映画評「ウィ、シェフ!」

☆☆★(5点/10点満点中)
2022年フランス映画 監督ルイ=ジュリアン・プティ
ネタバレあり

一流レストランの副シェフ、オドレイ・ラミーがシェフと喧嘩してクビになり、仕方なくフランソワ・クリュゼが経営する難民自立支援施設の料理係と勤め始める。施設の考えとは合わないところもあるが、難民の少年たちに手伝わせようと呼びかけたことがきっかけで、材料の収穫から給仕までレストランに関係することを教える授―業も兼ねて料理を作らせるに至り、遂に彼女はこれを正式の講義とする。

トリとロキタ」など、最近フランス映画に難民絡みの社会派映画が目立つ。全部観るとフランスでの難民施策がかなり解って来て、勉強になる。翻って、難民を主題にした邦画を僕は「マイスモールランド」一本しか知らない。
 それらを観ると、欧米とてむやみやたらに難民を受け入れているわけではないことが解るが、それにしても日本の難民に対する扱いは厳しすぎる。難民とは別に、日本は治安が良いので仕事を求めて来てくれる外国人はまだまだいるが、給料も相対的に低くなりつつあるので、もう少し考えないといけないと思われる時代に、一面では後退しているところもあるように感じられる。

実際の政治のことはともかく、途中まではなかなか快く観させて貰った。

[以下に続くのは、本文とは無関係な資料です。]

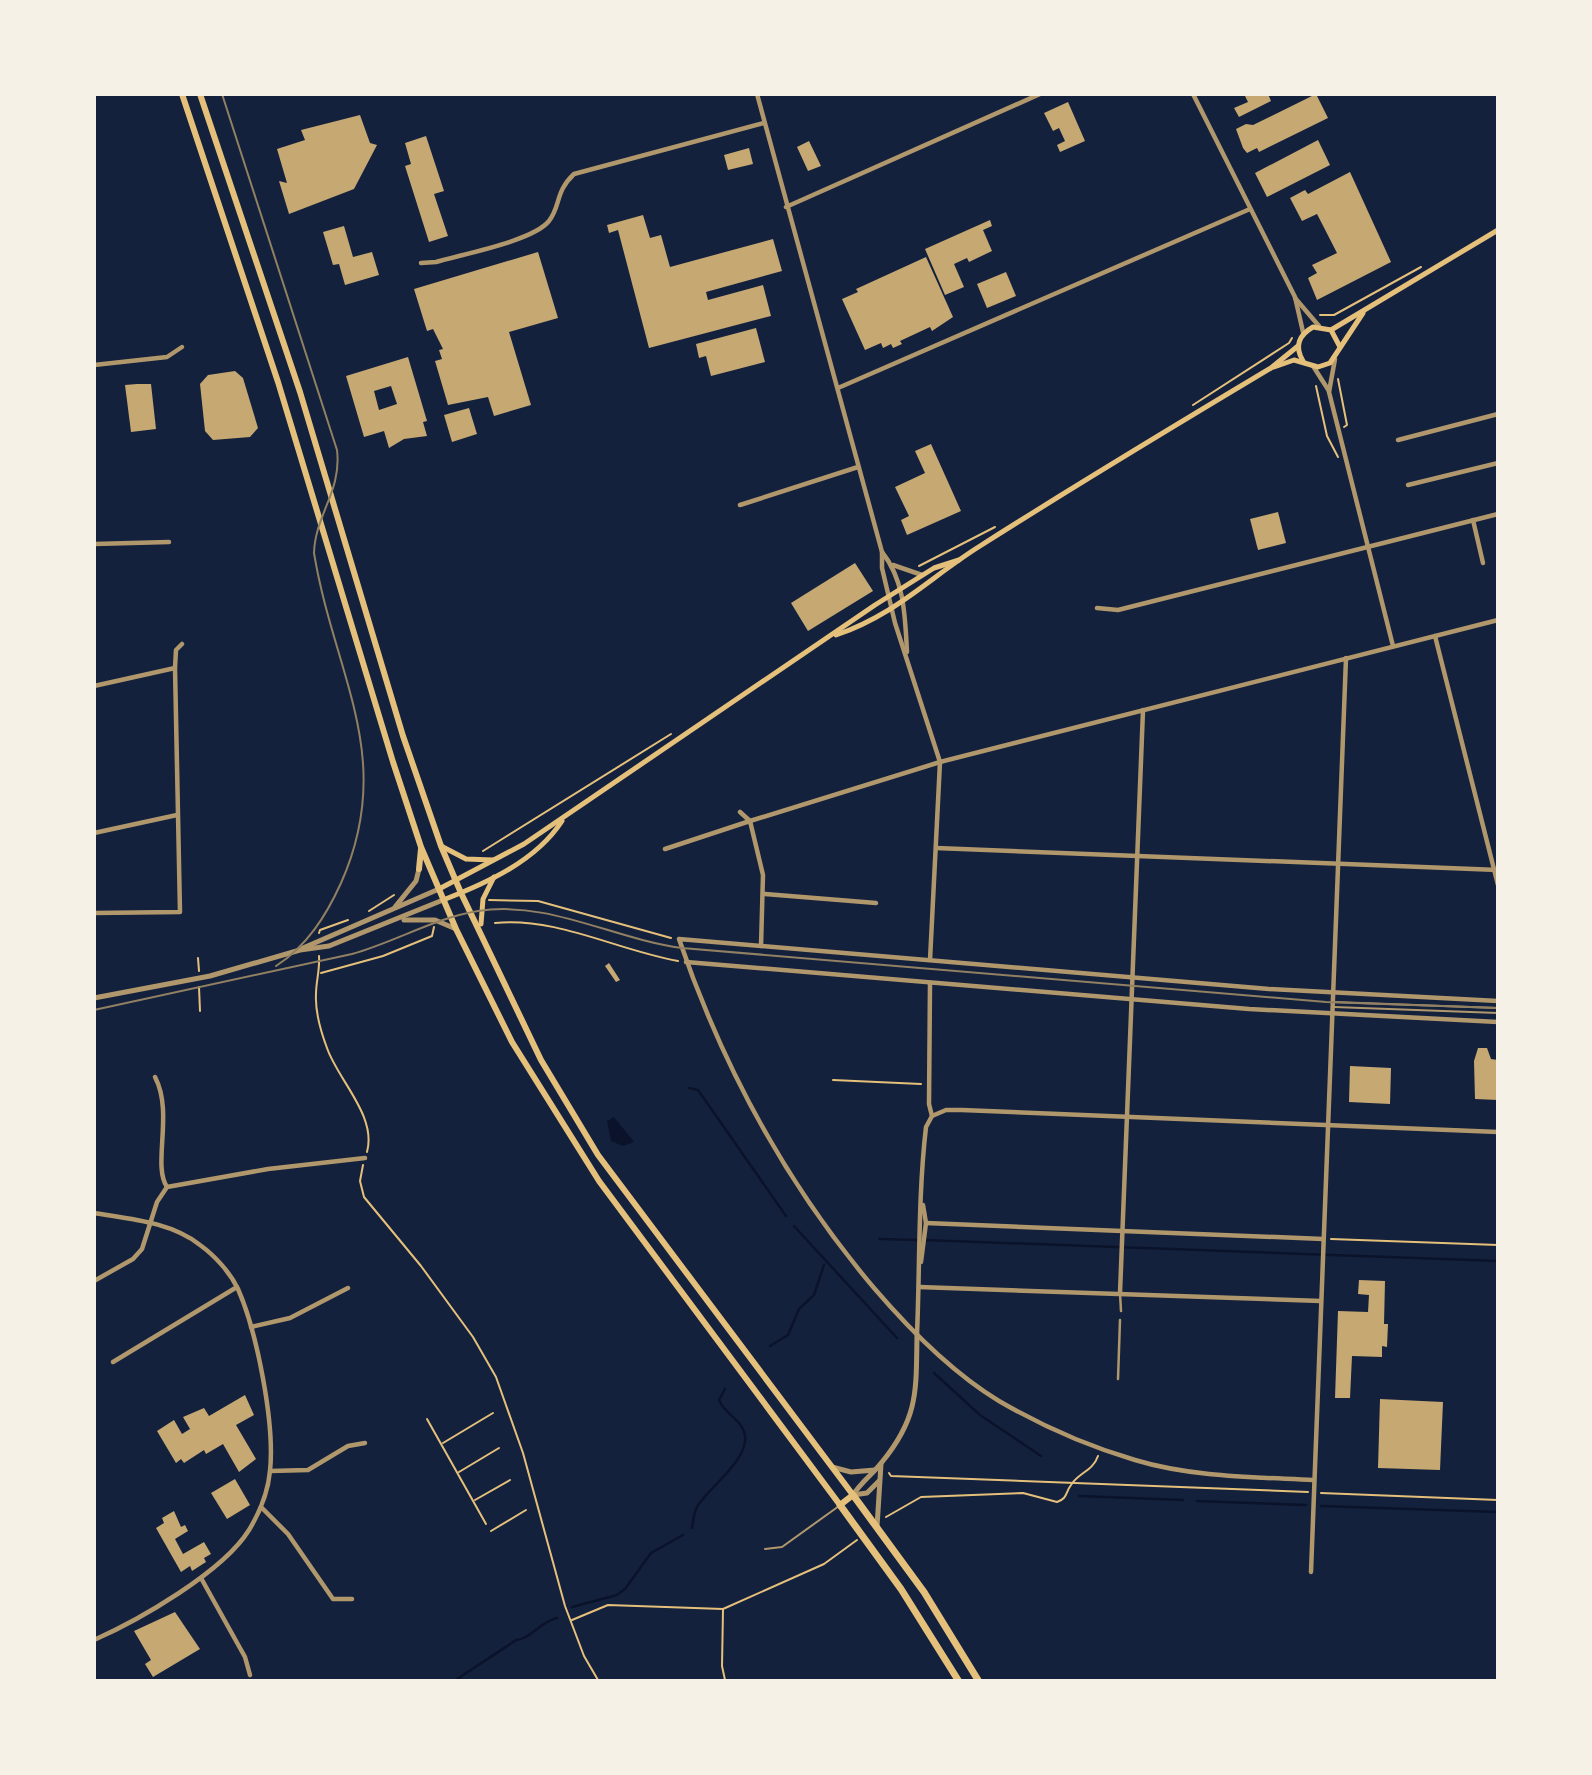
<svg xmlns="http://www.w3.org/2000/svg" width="1592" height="1775" viewBox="0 0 1592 1775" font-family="'PT Serif',serif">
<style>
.water{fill:#0b132b}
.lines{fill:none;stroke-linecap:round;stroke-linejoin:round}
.stream{stroke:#0b132b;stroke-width:2.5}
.building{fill:#c6a872;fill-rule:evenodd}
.path{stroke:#e5c07b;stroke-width:2}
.service{stroke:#b1986c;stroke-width:2}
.pedestrian{stroke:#b1986c;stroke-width:2.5}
.minor{stroke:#b1986c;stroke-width:4.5}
.tertiary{stroke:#b1986c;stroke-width:5}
.secondary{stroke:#e5c07b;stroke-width:5}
.primary{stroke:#e5c07b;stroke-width:6}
.trunk{stroke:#e5c07b;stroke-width:7}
.tram{stroke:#918062;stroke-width:2}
</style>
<rect width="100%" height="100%" fill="#14213d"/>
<!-- water -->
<path class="water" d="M 614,1117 L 634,1142 L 623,1146 L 611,1141 L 607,1121 Z"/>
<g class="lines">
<!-- stream -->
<g class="stream">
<path d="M 689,1088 L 698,1090 L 786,1216"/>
<path d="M 794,1226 L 897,1338"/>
<path d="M 879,1239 L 918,1240"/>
<path d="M 924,1240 L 1498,1261"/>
<path d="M 770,1346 L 788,1335 L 799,1309 L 814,1295 L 824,1265"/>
<path d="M 934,1373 L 980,1415 L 1041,1456"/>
<path d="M 1079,1496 L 1183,1500"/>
<path d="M 1197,1501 L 1306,1505"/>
<path d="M 1321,1506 L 1498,1512"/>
<path d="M 692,1528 C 693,1522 694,1512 697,1507 C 708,1488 749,1460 745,1435 C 742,1419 724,1414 719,1400 L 725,1389"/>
<path d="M 572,1607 L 617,1595 L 625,1589 L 651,1553 L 683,1535"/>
<path d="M 456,1680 C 476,1666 496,1654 516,1640 C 531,1639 541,1621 557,1618"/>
</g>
</g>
<!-- building -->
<g class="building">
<path d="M 1244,94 L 1268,94 L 1271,101 L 1239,117 L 1234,108 L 1248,102 Z"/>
<path d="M 1316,94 L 1328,118 L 1259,152 L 1257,148 L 1247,153 L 1243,148 L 1236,129 L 1246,124 L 1253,125 Z"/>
<path d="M 1068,102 L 1085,141 L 1060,152 L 1057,145 L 1065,141 L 1059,128 L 1053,131 L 1044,113 Z"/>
<path d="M 360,115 L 370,143 L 377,145 L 354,189 L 289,214 L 279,181 L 287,183 L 277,149 L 305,140 L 301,130 Z"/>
<path d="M 426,136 L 444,191 L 434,194 L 448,236 L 429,242 L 405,166 L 411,164 L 405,143 Z"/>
<path d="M 1318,140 L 1330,165 L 1267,197 L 1255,173 Z"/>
<path d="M 809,141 L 821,166 L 808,171 L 797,147 Z"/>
<path d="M 749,148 L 753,164 L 728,170 L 724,155 Z"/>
<path d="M 1350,172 L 1391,262 L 1317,300 L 1308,278 L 1317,273 L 1312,265 L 1337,253 L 1317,214 L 1302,221 L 1290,198 L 1305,190 L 1308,194 Z"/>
<path d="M 643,215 L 650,238 L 661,235 L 670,267 L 773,239 L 782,271 L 706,292 L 708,300 L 763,285 L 771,316 L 649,348 L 618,230 L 609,233 L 607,225 Z"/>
<path d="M 990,220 L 992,226 L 983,230 L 992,251 L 969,262 L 967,258 L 954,264 L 964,287 L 945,295 L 925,249 Z"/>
<path d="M 344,226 L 353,257 L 372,252 L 379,275 L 345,285 L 339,264 L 333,265 L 323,232 Z"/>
<path d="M 538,252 L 558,318 L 509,332 L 531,405 L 494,416 L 488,397 L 448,405 L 435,361 L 442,359 L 439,350 L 443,349 L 433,329 L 427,331 L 414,289 Z"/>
<path d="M 926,257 L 953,317 L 932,331 L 930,327 L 900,341 L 902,344 L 893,348 L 891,344 L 883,348 L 881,343 L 865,350 L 842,299 L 858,292 L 856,289 Z"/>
<path d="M 1006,272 L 1016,296 L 987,308 L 977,284 Z"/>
<path d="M 756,328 L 765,362 L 711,376 L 706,356 L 699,358 L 696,344 Z"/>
<path d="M 408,357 L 427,421 L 423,422 L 427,436 L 404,439 L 389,448 L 384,431 L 364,437 L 346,376 ZM 391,386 L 397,404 L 379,410 L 374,391 Z"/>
<path d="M 235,371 L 243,378 L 258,428 L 250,437 L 213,440 L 205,431 L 200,384 L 208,375 Z"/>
<path d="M 137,384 L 151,384 L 156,429 L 131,432 L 125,385 Z"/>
<path d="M 469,408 L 477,434 L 452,442 L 444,415 Z"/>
<path d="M 931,444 L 961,511 L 907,535 L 901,520 L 909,516 L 895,487 L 925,473 L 915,451 Z"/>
<path d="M 1278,512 L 1286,543 L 1258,550 L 1250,519 Z"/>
<path d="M 855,563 L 873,591 L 808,631 L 791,603 Z"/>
<path d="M 609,963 L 620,980 L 616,982 L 605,966 Z"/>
<path d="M 1478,1048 L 1487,1048 L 1491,1059 L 1498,1060 L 1498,1100 L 1475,1099 L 1474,1061 Z"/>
<path d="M 1350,1066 L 1391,1068 L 1390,1104 L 1349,1102 Z"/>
<path d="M 1359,1280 L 1385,1281 L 1384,1324 L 1388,1324 L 1387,1347 L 1382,1346 L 1382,1357 L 1352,1356 L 1350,1398 L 1335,1398 L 1338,1311 L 1368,1312 L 1369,1295 L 1358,1294 Z"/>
<path d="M 245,1395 L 254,1415 L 236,1425 L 256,1459 L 239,1472 L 223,1444 L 206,1454 L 204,1450 L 184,1463 L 181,1459 L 176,1463 L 157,1431 L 174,1420 L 182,1434 L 190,1429 L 183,1417 L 204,1408 L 209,1416 Z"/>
<path d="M 1380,1399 L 1443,1402 L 1440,1470 L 1378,1468 Z"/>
<path d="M 235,1479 L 250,1505 L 227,1519 L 211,1493 Z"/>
<path d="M 174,1511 L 181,1527 L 185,1525 L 188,1531 L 175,1539 L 183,1554 L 204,1542 L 211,1554 L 204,1558 L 206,1562 L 192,1571 L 190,1566 L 181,1572 L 156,1528 L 164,1523 L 162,1518 Z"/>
<path d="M 175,1612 L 200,1649 L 153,1677 L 145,1664 L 151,1660 L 134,1631 Z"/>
</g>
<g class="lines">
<!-- path -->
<g class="path">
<path d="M 1320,315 L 1334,315 L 1421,267"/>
<path d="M 1338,379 L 1347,425 L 1344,427"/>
<path d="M 1316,386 L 1327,436 L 1338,457"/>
<path d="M 1193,405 L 1289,343 L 1292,338"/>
<path d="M 919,566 L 995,527"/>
<path d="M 483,851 L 671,734"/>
<path d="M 489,900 L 538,901 L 671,938"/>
<path d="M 369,911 L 394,895"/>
<path d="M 495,923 C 558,917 616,950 678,961"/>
<path d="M 319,933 L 320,930 L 348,920"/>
<path d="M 319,956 C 320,970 316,981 316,994 C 315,1011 321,1032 327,1048 C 338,1080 377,1116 367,1152"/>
<path d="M 198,958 L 199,971"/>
<path d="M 321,973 L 383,956 L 432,936 L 434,927"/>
<path d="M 199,987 L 200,1011"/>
<path d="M 833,1080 L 921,1084"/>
<path d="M 363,1165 L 360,1181 L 364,1197 L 421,1266 L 473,1337 L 496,1377 L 523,1453 L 565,1606 L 584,1656 L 598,1680"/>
<path d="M 1331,1239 L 1498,1245"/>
<path d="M 427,1419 L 486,1524"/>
<path d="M 443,1443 L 493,1413"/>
<path d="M 459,1472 L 499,1448"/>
<path d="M 889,1473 L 891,1476 L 1308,1492"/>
<path d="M 1321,1493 L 1498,1500"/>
<path d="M 475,1500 L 510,1480"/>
<path d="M 886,1517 L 921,1497 L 1023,1493 L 1057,1502 C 1068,1498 1065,1493 1071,1485 C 1078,1473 1093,1471 1098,1456"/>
<path d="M 491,1531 L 526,1510"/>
<path d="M 723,1610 L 722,1666 L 725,1680"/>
<path d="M 572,1620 L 608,1605 L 723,1609 L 824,1564 L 857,1540"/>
</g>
<!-- service -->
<g class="service">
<path d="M 1334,1002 L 1498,1008"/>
<path d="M 1334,1007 L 1498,1013"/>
<path d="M 765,1549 L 782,1547 L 839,1506"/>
</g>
<!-- pedestrian -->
<g class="pedestrian">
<path d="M 1120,1293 L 1121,1311"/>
<path d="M 1118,1379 L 1120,1320"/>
</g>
<!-- minor -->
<g class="minor">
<path d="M 757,94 L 882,552 L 882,568 L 895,623 L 940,762 L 930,960"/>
<path d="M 1193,94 L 1295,297 L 1303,332"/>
<path d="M 786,207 L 1040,94"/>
<path d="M 421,263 L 436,262 C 463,254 533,241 549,221 C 561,205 555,192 574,174 L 764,123"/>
<path d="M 1295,298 L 1319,326"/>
<path d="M 1335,359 L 1329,392 L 1393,646"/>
<path d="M 94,365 L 167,357 L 182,347"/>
<path d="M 1313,366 L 1329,391"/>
<path d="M 838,388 L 1250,209"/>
<path d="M 1398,440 L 1498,414"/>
<path d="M 1408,485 L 1498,463"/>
<path d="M 740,505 L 858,467"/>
<path d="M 1473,520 L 1483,563"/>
<path d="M 94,544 L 169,542"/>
<path d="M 882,552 C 905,581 905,617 907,652"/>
<path d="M 893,565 L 922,575"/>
<path d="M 1097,608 L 1118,610 L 1498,514"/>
<path d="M 1435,636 L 1498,885"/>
<path d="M 94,686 L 175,668"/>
<path d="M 740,812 L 750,821 L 940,762 L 1498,620"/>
<path d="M 94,833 L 177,815"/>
<path d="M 936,848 L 1498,870"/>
<path d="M 665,849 L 750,821 L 763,875 L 761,946"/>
<path d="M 765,894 L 876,903"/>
<path d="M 94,913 L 180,912 L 175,668 L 176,650 L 182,644"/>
<path d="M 686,962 L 1249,1009 L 1498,1022"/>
<path d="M 155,1077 C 174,1113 152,1165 167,1187"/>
<path d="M 932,1116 L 946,1110 L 962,1110 L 1498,1132"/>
<path d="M 167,1187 L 268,1169 L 365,1158"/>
<path d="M 94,1213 C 130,1219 171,1222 200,1245 C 214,1255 230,1272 238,1289 C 257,1332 275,1424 270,1471 C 268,1492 260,1512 249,1530 C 223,1572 139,1620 94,1640"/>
<path d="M 926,1223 L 1323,1239"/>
<path d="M 921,1262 L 926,1223 L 923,1205"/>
<path d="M 94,1281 L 133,1259 L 142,1249 L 157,1202 L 167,1187"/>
<path d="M 919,1287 L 1321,1301"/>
<path d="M 1120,1293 L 1143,710"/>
<path d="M 251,1327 L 290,1318 L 348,1288"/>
<path d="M 917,1334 C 920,1264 918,1196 926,1127 L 932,1116 L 929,1104 L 930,983"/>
<path d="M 113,1362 L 237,1287"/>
<path d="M 270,1471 L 308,1470 L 348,1446 L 365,1443"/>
<path d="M 1313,1480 C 1254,1477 1191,1477 1135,1460 C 1087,1446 1042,1426 999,1401 C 951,1372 910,1330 874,1288 C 786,1184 723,1068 679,939 L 1269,989 L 1498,1001"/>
<path d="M 261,1507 L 288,1534 L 333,1599 L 352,1599"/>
<path d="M 1311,1572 L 1346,658"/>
<path d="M 201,1578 L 245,1657 L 250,1675"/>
</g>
<!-- tertiary -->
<g class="tertiary">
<path d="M 395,907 L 416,881 L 419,869"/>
<path d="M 404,920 L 435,920 L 456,929"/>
<path d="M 303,948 L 439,889"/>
<path d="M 94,998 L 210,976 L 300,950 L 329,946 L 443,900"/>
<path d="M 832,1467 L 851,1472 L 875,1470"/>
<path d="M 853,1495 C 861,1482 873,1474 882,1462 C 919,1417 916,1390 917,1335"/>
<path d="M 853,1495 L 867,1493 L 879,1481"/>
<path d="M 877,1527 L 881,1464"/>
</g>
<!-- secondary -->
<g class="secondary">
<path d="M 1331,330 L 1498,230"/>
<path d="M 1303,361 C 1294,346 1299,335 1313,327 L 1331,330 L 1340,347"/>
<path d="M 1274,367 L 1294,360 L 1318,367 L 1330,363 L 1363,313"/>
<path d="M 836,635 C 895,615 929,578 980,546 C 1076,485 1174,426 1271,368 L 1298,346"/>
<path d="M 441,846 L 466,859 L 493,860"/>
<path d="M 439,889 L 524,844 L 875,605 L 934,568 L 959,560"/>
<path d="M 443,900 C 487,883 536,861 562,821"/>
<path d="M 481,924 L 483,899 L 494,877"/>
</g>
<!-- primary -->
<g class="primary">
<path d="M 182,94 L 278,382 L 393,762 L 421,847 L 456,929 L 512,1042 L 599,1181 L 840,1505 L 853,1495 L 598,1155 L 541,1060 L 461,893 L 441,846 L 403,736 L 300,392 L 200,94"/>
<path d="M 419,869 L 421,849"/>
</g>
<!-- trunk -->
<g class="trunk">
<path d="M 853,1495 L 924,1592 L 978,1680"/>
<path d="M 840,1505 L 901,1589 L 958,1680"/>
</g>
<!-- tram -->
<g class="tram">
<path d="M 222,94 L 337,450 C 342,491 315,515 314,553 C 334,675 397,757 341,883 C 326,916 307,946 276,966"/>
<path d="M 94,1010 L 352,954 C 395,942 434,918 478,911 C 549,900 613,939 682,948 L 1326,1002 L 1498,1008"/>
</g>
</g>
<!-- border -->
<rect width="1592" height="1775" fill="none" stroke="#f6f1e7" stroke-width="192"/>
</svg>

料理と難民少年たちの好きなサッカーとの混ぜ具合がなかなか素敵だ。
 しかし、TVの料理対決の決勝戦で、ヒロインが取った作戦は気に入らない。こういうのは小説であると結構素直に読めるのだが、映画となると押し付けがましく感じられて厭らしい。ストレートに難民支援キャンペーン映画になってしまう。
 大体において社会派映画は好きだが、余りにプロパガンダ的になると臭みが出て僕は逃げ出したくなる。TV番組のディレクターが露骨にヒロイン贔屓なのが面白かったが。

オドレイ・ラミーの子供時代を演じた子役はなかなか似ていましたな。

パリ五輪開幕に名目にしたWOWOWによるフランス映画特集。柔道の団体決勝戦は面白かったなあ。久しぶりに選手と一緒に体が動いた。